If it is suddenly easy to generate imagery, your differentiation shifts toward:
narrative
worldbuilding
authorship
intent
interaction design
emotional meaning
In practice, ask:
What story is this garment telling?
What world does this look belong to?
What should the viewer feel?
Is the AI output decorative, or meaningful?
This was echoed in the discussion about AI art becoming valid when it carries storytelling, originality, and cultural significance.
Step 11: Be transparent about the process
The discussion also addressed skepticism around AI. One recommended response was transparency.
Josephine argued that creators should openly show how AI is being used, including ethical considerations and the human role in shaping outcomes. Yuqian suggested separating the conversation around the tool, the developer, and the user, since these are often conflated.

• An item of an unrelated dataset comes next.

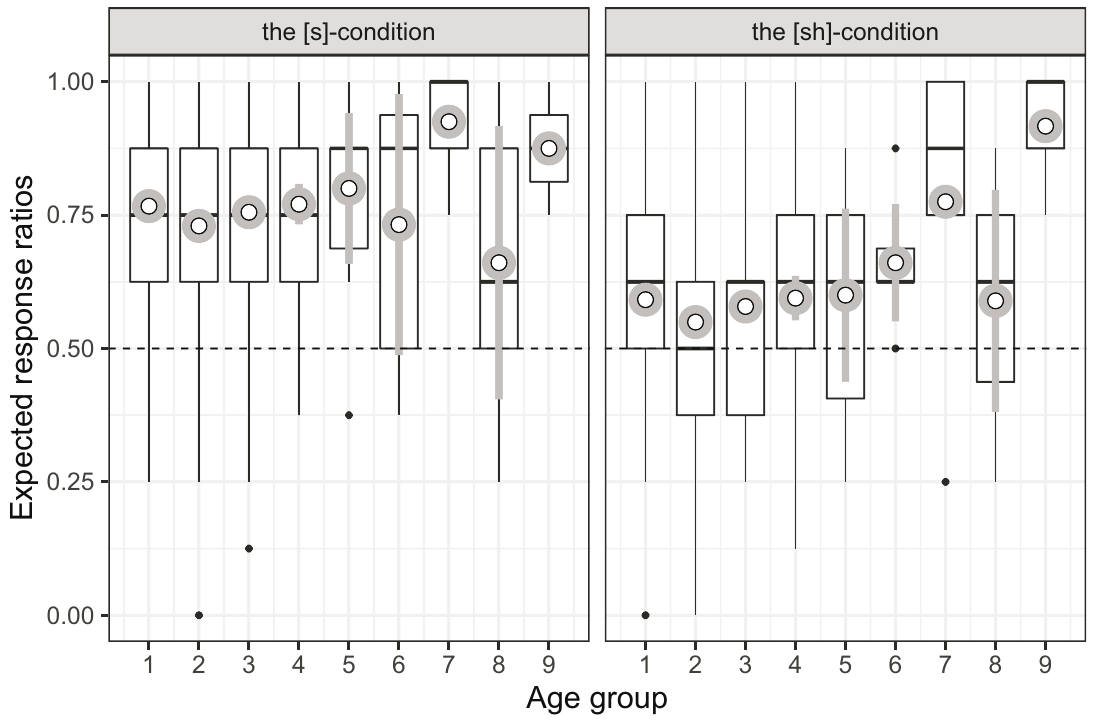
Figure 6: The e ff ects of age - groups on expected response ratios in the large data set. See Table 4 for which the age - group label corresponds to which age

What to disclose in your own work:
what part was generated
what part was directed or edited by you
whether you used custom datasets or prompting
what tools were used
what the AI was actually responsible for
This builds trust and helps audiences evaluate the work more fairly.
Step 12: Build a repeatable creative pipeline
Once you have one successful experiment, turn it into a reusable system.

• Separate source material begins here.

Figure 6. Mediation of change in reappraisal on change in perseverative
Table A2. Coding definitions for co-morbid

A strong repeatable workflow could look like this:
Repeatable AI fashion pipeline
Define concept
Gather references
Generate visual directions
Select strongest outputs
Refine with prompt edits or paintovers
Convert into motion, garment, AR, or world assets
Composite and polish
Review narrative strength
Export presentation-ready work
Document what worked for the next iteration
This mirrors the broader spirit of the discussion: AI should not be treated as a one-click gimmick, but as a structured creative layer across ideation, design, visualization, and experience-building.
A simple starter workflow you can use this week
If you want a minimal version to test immediately:
Beginner workflow
Goal: Create one AI-assisted digital fashion concept
Pick one fashion idea
Make a moodboard
Generate 20 AI variations
Select the best 3
Paint over or annotate them
Regenerate with refinements
Bring the best version into CLO 3D or Photoshop
Create one still image and one short motion mockup
Write one paragraph explaining the concept and your process
Share it with clear credits and process notes
That gives you something real, presentable, and learnable.
Final takeaway
The most useful lesson from the transcript is this:
Generative AI is strongest when it extends human taste, direction, and storytelling.
It can help you:
ideate faster
visualize more boldly
prototype impossible ideas
build richer digital fashion experiences
merge fashion with VFX, gaming, AR, and narrative systems
But the quality still comes from the creator’s intent.